REQUIREMENT
Below are records; reproduce exactly the lines from the one containing "airlines and leverage" through the end, both included, and only those.

[Transcribed page contents]
··········
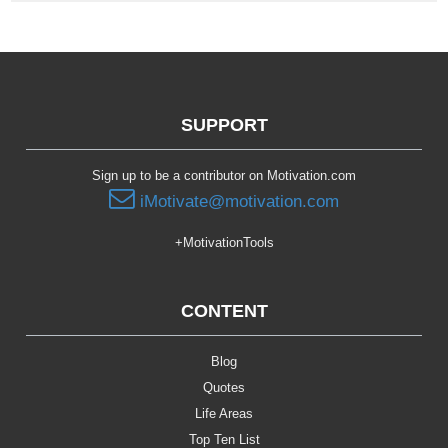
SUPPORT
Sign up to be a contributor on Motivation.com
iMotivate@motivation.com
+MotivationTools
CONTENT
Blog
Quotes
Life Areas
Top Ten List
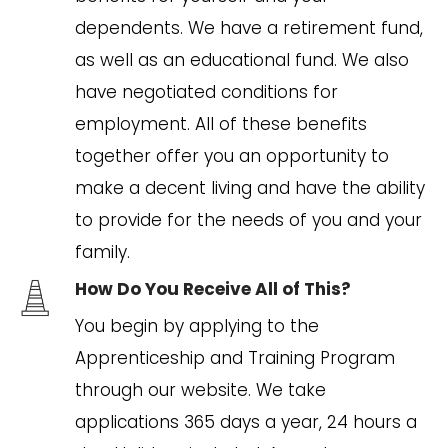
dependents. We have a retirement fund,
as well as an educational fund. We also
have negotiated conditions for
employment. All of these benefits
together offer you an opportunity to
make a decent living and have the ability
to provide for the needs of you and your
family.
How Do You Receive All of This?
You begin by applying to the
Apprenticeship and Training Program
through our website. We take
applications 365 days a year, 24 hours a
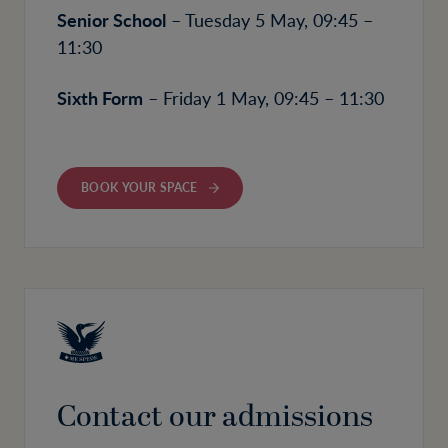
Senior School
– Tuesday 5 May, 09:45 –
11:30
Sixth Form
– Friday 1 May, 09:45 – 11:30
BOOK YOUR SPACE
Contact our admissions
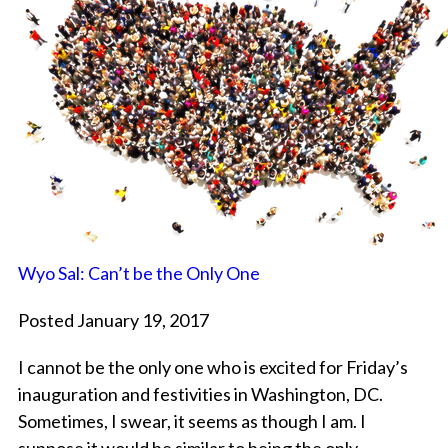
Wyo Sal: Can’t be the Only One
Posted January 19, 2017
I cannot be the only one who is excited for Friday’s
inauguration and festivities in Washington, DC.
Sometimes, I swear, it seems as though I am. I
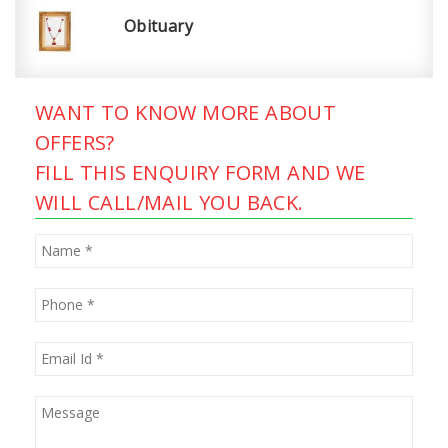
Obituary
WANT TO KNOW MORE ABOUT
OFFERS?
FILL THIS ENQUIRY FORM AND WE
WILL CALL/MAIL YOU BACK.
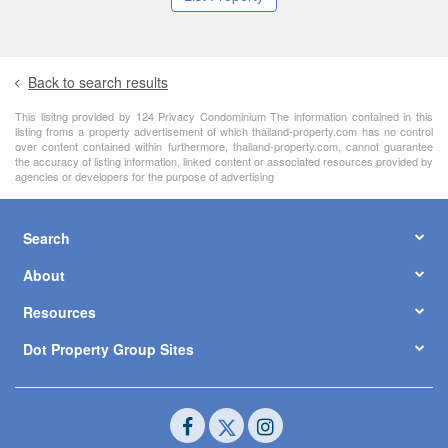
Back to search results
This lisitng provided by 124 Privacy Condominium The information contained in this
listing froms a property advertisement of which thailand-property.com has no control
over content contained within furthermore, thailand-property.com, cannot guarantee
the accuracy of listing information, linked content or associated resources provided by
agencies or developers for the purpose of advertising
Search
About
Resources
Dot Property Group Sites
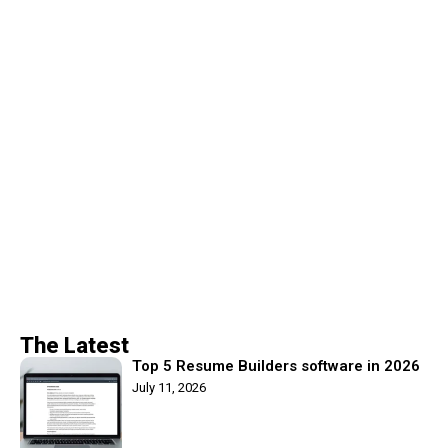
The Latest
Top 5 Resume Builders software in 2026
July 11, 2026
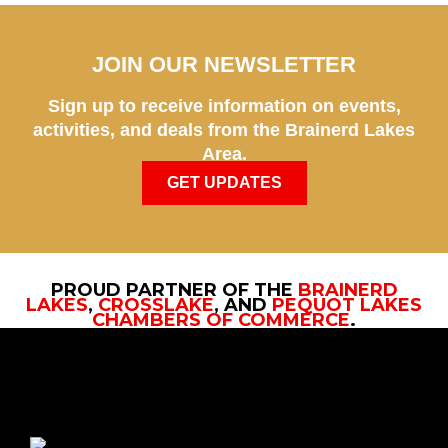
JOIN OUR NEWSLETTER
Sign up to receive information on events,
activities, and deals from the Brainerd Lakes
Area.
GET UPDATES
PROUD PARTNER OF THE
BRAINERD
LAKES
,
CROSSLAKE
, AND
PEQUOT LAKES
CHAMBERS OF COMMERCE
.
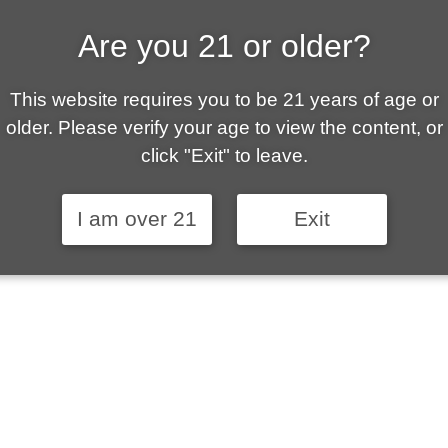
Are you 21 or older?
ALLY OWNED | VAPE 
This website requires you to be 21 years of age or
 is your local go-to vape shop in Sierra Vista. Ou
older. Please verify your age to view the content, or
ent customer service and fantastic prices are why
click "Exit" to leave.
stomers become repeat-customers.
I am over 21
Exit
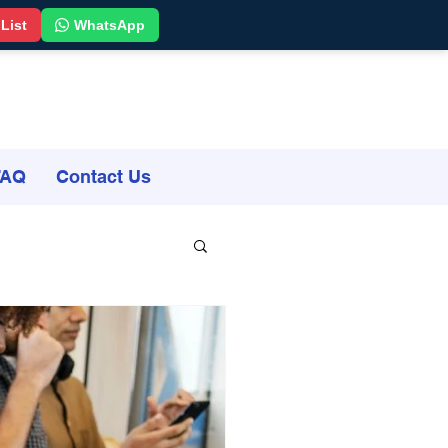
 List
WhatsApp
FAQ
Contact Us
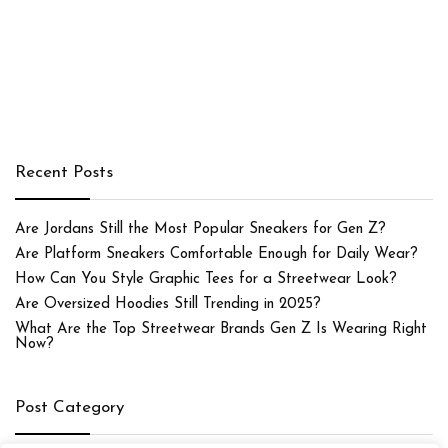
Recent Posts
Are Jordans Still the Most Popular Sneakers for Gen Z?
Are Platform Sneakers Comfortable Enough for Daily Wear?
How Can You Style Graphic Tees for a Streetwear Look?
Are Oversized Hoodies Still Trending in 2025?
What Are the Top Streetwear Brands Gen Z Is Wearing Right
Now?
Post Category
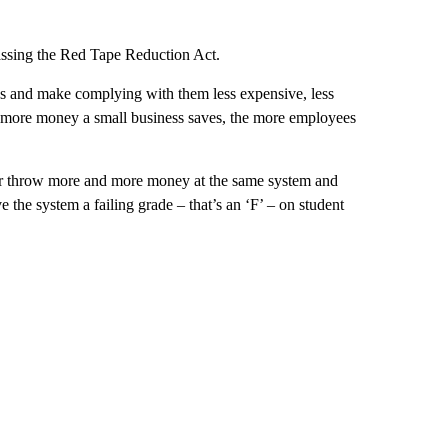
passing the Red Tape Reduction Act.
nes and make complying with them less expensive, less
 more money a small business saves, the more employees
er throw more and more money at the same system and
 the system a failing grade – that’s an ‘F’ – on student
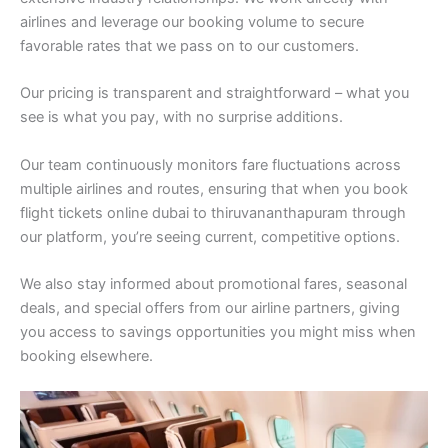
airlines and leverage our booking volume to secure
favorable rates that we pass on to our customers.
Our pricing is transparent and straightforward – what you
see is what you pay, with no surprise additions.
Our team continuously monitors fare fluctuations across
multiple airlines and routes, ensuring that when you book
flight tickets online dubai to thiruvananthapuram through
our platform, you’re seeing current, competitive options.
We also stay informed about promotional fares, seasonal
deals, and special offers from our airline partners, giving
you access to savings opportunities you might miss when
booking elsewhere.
··········
ANSWER TO THE EXERCISE
airlines and leverage our booking volume to secure
favorable rates that we pass on to our customers.
Our pricing is transparent and straightforward – what you
see is what you pay, with no surprise additions.
Our team continuously monitors fare fluctuations across
multiple airlines and routes, ensuring that when you book
flight tickets online dubai to thiruvananthapuram through
our platform, you’re seeing current, competitive options.
We also stay informed about promotional fares, seasonal
deals, and special offers from our airline partners, giving
you access to savings opportunities you might miss when
booking elsewhere.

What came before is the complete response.